Addressing the UN Human Rights Council in Geneva on Monday, Minister of Foreign Affairs Prak Sokhonn highlighted differing international attitudes to Cambodia and accused negative voices of hypocrisy.

“To many, they see Cambodia as the success story of a devastated country, burned to the ground by war and genocide, that has risen from the ashes, is reconciled among its own people and has achieved enormous socio-economic transformations."

“Unfortunately to a few others, they only want to see my country’s shortcomings through the values of a perfect democracy – an exemplary democracy, I may say – that even their own countries couldn’t hope to achieve,” Sokhonn told the 40th Regular Session of the UN Human Rights Council in Switzerland.

Sokhonn, who is also deputy prime minister, continued that the Cambodian people had endured a tragic past under the Khmer Rouge.

But when the genocidal regime collapsed, the traumatised and exhausted survivors then had sanctions imposed on them for 12 years by the majority of UN member states while their Khmer Rouge “executioners” occupied the Kingdom’s seat at the UN.

He said it was the countries that preached democracy and human rights that were the ones to deprive the survivors of access to food, health, education, housing and development, and even peace.

Sokhonn raised examples of the successes Cambodia had since achieved, such as being the sixth fastest-growing economy in the world, seeing poverty rates reduced to less than 10 per cent, while primary school enrolment was at 98 per cent and life expectancy had risen from 54 years in 1993 to 69 in 2016.

He said Cambodia had achieved UN Millennium Development Goals ahead of schedule, and the Kingdom had deployed nearly 6,000 troops on UN peacekeeping missions to eight countries in Africa and the Middle East since 2006.

“Unfortunately, all these achievements and many more have hardly been reflected in the various reports submitted to this Council and, as a result, criticisms quite prejudicial of our government continue unabated on the basis of partial and biased information,” he said.

He added that reports were based only on the political opposition and some local and foreign NGOs which had their own agenda.

Sokhonn hit out at reports that ignored the unsavoury practices of part of the political opposition, such as the defamation and serious slandering of the Kingdom’s leaders, systematic appeals to racial hatred and xenophobia, the production of false documents, provocations endangering relations with a neighbouring state, the delegitimisation of institutions and repeated calls for the armed forces to rise up in rebellion.

He said all these acts had the compounding effect of creating a constant atmosphere of civil war.

Sokhonn defended the Supreme Court’s ruling to dissolve an unnamed opposition party, saying it was the same decision as “rendered by Western jurisdictions”.

“When the leader of an opposition party publicly declares that he and his party have received financial and technical support from a foreign power to overthrow, through illegal means, a legitimately and democratically elected government, we have no choice but to take the necessary steps to protect our country’s institutions, peace and stability."

“Serious violations of laws identical to those found in Western countries are not even mentioned.
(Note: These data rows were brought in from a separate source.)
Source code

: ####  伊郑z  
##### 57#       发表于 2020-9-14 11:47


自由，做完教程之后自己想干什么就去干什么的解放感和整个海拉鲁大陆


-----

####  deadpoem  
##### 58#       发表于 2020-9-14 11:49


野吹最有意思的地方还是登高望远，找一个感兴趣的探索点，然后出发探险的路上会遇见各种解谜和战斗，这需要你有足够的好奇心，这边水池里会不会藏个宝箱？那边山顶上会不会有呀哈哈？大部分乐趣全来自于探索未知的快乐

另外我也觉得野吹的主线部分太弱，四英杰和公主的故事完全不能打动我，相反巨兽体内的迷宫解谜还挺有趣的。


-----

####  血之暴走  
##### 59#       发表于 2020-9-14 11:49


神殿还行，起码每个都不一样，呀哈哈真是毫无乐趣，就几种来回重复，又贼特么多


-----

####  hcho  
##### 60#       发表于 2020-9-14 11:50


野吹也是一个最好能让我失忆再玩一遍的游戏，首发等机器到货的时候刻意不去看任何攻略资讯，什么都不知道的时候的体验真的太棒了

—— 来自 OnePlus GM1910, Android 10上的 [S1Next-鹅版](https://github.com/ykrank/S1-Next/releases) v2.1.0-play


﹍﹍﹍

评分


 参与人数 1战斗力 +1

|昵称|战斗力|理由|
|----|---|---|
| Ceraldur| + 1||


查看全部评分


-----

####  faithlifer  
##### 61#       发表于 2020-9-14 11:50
I can cite violations of the ban on foreign financing of political parties, violation of the law on associations [and the] refusal to comply with our codes, the provision of which were drafted with the assistance of Western academics.

“Without fail, these reports referred to our court decisions as ‘politically motivated’, whereas they are the same as those rendered by Western jurisdictions, based on similar facts and in similar circumstances,” he stressed.

Sokhonn said that after having taken protective measures, Cambodia was ready to negotiate with those who supported a peaceful democracy – “the true opposition” – to find ways to reconcile democracy with political stability, political pluralism and public peace.

Political analyst Lao Mong Hay said Sokhonn had endeavoured to paint of rosier picture of the human situation in Cambodia to discredit observers’ gloomier reports.

“It is doubtful whether his audience was very much convinced when normally actions speak louder than words,” he said.

Kin Phea, the director-general of the International Relations Institute at the Royal Academy of Cambodia, said he had seen that the government had acted to improve human rights and democracy for the sake of peace and stability in Cambodia.

But he accepted that there were still some areas to be improved, especially social justice.

“If we talk frankly about the election process, we have to accept that the Cambodian People’s Party [CPP] has a greater advantage in using public power for the party’s benefit."

“However, there were still abuses of power happening,” he said, adding that these areas should be improved on to ensure the people’s acceptance of [the CPP] rule and to maintain peace.